§ GIVEN ENTRIES:
BEGIN

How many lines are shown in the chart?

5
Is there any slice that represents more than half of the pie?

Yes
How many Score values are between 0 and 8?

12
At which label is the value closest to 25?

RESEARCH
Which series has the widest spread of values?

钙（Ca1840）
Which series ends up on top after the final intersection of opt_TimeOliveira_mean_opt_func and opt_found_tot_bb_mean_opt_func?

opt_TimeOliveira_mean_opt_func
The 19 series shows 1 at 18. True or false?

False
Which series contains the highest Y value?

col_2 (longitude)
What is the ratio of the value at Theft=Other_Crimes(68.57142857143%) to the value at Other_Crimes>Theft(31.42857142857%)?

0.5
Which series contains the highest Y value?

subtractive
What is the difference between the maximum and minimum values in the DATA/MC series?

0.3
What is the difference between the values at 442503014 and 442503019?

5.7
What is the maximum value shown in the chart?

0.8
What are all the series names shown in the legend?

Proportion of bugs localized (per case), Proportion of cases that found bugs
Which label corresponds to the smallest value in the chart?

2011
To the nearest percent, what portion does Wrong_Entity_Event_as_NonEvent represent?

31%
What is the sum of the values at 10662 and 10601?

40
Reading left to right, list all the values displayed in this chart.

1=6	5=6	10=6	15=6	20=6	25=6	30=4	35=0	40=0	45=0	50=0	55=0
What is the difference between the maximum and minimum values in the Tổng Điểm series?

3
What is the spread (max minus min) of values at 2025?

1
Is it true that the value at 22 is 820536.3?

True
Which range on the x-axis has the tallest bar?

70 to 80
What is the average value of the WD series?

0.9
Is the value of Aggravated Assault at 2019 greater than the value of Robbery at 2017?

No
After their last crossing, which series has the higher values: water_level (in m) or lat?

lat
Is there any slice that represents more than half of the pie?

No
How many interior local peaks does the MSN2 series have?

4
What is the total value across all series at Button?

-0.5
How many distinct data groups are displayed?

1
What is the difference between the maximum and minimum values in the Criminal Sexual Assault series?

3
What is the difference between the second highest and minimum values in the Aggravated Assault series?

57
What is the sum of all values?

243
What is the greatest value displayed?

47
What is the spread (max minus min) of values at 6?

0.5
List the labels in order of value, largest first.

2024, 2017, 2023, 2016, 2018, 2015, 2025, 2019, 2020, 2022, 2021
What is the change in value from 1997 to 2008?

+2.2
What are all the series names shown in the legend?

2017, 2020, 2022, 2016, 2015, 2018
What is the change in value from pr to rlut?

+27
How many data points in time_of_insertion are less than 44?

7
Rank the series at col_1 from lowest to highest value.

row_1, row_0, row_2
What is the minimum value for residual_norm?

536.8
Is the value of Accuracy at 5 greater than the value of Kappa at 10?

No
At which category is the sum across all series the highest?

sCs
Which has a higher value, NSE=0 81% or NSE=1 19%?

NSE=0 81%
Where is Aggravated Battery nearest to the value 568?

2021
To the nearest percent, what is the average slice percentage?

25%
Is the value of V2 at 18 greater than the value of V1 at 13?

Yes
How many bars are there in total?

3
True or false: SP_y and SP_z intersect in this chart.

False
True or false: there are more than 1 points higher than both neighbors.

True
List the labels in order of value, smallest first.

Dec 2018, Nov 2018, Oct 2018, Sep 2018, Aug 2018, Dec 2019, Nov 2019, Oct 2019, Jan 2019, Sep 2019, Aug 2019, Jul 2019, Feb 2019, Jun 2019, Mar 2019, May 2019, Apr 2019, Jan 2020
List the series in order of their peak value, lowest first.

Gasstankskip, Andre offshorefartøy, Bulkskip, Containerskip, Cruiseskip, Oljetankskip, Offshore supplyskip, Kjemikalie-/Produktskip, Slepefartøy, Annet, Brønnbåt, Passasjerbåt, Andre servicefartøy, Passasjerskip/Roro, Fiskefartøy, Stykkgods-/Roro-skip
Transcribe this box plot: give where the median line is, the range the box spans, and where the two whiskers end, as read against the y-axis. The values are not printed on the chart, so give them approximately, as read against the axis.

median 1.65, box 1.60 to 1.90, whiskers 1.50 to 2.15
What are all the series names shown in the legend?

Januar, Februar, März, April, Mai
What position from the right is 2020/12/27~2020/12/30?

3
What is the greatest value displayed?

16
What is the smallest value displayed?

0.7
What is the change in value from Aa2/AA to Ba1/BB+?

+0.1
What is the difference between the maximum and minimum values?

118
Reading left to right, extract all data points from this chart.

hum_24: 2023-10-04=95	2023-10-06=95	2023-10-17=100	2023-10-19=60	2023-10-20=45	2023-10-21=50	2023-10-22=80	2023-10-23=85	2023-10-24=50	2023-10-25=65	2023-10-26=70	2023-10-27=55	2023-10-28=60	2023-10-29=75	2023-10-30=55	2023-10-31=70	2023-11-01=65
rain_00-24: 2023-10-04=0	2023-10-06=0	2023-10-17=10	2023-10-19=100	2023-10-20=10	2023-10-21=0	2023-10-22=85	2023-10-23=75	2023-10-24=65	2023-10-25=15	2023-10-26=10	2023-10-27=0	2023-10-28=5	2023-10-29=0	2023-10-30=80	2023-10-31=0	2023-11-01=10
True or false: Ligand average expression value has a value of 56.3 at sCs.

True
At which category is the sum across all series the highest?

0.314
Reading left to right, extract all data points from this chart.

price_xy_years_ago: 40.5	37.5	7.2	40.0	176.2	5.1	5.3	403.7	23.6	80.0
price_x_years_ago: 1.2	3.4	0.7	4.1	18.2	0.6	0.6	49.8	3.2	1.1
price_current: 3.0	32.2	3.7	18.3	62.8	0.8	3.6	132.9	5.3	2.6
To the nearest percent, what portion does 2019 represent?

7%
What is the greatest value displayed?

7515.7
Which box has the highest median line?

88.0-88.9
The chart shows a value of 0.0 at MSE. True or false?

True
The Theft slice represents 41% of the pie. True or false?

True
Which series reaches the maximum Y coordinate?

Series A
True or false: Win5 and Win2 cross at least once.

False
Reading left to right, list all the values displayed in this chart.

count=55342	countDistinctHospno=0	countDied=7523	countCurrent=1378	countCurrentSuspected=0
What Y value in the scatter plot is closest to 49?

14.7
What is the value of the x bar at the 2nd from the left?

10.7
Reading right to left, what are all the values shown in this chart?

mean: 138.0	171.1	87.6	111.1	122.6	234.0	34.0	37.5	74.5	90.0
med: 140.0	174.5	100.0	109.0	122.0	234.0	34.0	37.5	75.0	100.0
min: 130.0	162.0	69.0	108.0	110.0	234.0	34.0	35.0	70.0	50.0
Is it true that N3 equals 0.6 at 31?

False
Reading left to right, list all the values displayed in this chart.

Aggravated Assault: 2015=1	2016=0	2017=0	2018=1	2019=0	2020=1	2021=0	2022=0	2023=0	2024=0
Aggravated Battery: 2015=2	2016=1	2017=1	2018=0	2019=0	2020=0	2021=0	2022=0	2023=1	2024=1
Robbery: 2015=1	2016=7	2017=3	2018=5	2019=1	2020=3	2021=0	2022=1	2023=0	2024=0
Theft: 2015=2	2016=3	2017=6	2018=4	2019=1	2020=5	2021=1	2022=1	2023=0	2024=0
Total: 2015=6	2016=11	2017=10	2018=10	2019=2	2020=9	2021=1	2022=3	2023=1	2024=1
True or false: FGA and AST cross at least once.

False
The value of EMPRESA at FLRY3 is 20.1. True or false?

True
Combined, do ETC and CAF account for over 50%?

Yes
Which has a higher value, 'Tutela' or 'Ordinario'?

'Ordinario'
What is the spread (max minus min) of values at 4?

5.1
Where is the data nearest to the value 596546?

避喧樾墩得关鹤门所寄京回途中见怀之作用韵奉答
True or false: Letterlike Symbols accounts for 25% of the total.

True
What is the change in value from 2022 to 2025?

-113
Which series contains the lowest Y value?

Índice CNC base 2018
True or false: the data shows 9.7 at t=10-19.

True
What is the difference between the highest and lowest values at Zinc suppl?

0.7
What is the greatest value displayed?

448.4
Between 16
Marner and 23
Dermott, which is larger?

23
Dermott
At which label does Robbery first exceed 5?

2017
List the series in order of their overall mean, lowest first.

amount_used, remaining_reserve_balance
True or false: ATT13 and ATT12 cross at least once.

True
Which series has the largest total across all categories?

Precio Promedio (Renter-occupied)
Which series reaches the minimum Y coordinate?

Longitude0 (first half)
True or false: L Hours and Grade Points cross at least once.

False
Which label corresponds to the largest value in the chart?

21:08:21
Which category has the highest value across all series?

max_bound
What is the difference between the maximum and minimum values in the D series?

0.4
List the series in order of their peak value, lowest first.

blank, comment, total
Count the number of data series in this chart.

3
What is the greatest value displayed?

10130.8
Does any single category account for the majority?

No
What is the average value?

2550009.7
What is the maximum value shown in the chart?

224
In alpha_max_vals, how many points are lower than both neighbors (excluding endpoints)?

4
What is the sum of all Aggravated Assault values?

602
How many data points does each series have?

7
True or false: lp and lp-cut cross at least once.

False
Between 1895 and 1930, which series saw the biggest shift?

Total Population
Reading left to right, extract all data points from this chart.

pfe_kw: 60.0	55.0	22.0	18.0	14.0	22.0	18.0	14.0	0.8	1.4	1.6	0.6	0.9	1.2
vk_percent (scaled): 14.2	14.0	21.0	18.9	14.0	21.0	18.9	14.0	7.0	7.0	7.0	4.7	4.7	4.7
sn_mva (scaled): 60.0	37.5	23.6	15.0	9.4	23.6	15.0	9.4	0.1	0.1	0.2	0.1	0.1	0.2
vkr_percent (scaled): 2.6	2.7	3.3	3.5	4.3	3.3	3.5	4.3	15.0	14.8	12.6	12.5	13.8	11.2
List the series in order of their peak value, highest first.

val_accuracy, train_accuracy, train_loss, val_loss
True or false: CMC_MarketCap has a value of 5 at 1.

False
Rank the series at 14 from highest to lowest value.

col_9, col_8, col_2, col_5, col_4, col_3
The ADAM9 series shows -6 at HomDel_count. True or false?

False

END

§ TASK INSTRUCTIONS: Copy the lines word for word, starting at the very first one and ending with the line that contains "Sexual Assault series?".

§ ANSWER AREA:
How many lines are shown in the chart?

5
Is there any slice that represents more than half of the pie?

Yes
How many Score values are between 0 and 8?

12
At which label is the value closest to 25?

RESEARCH
Which series has the widest spread of values?

钙（Ca1840）
Which series ends up on top after the final intersection of opt_TimeOliveira_mean_opt_func and opt_found_tot_bb_mean_opt_func?

opt_TimeOliveira_mean_opt_func
The 19 series shows 1 at 18. True or false?

False
Which series contains the highest Y value?

col_2 (longitude)
What is the ratio of the value at Theft=Other_Crimes(68.57142857143%) to the value at Other_Crimes>Theft(31.42857142857%)?

0.5
Which series contains the highest Y value?

subtractive
What is the difference between the maximum and minimum values in the DATA/MC series?

0.3
What is the difference between the values at 442503014 and 442503019?

5.7
What is the maximum value shown in the chart?

0.8
What are all the series names shown in the legend?

Proportion of bugs localized (per case), Proportion of cases that found bugs
Which label corresponds to the smallest value in the chart?

2011
To the nearest percent, what portion does Wrong_Entity_Event_as_NonEvent represent?

31%
What is the sum of the values at 10662 and 10601?

40
Reading left to right, list all the values displayed in this chart.

1=6	5=6	10=6	15=6	20=6	25=6	30=4	35=0	40=0	45=0	50=0	55=0
What is the difference between the maximum and minimum values in the Tổng Điểm series?

3
What is the spread (max minus min) of values at 2025?

1
Is it true that the value at 22 is 820536.3?

True
Which range on the x-axis has the tallest bar?

70 to 80
What is the average value of the WD series?

0.9
Is the value of Aggravated Assault at 2019 greater than the value of Robbery at 2017?

No
After their last crossing, which series has the higher values: water_level (in m) or lat?

lat
Is there any slice that represents more than half of the pie?

No
How many interior local peaks does the MSN2 series have?

4
What is the total value across all series at Button?

-0.5
How many distinct data groups are displayed?

1
What is the difference between the maximum and minimum values in the Criminal Sexual Assault series?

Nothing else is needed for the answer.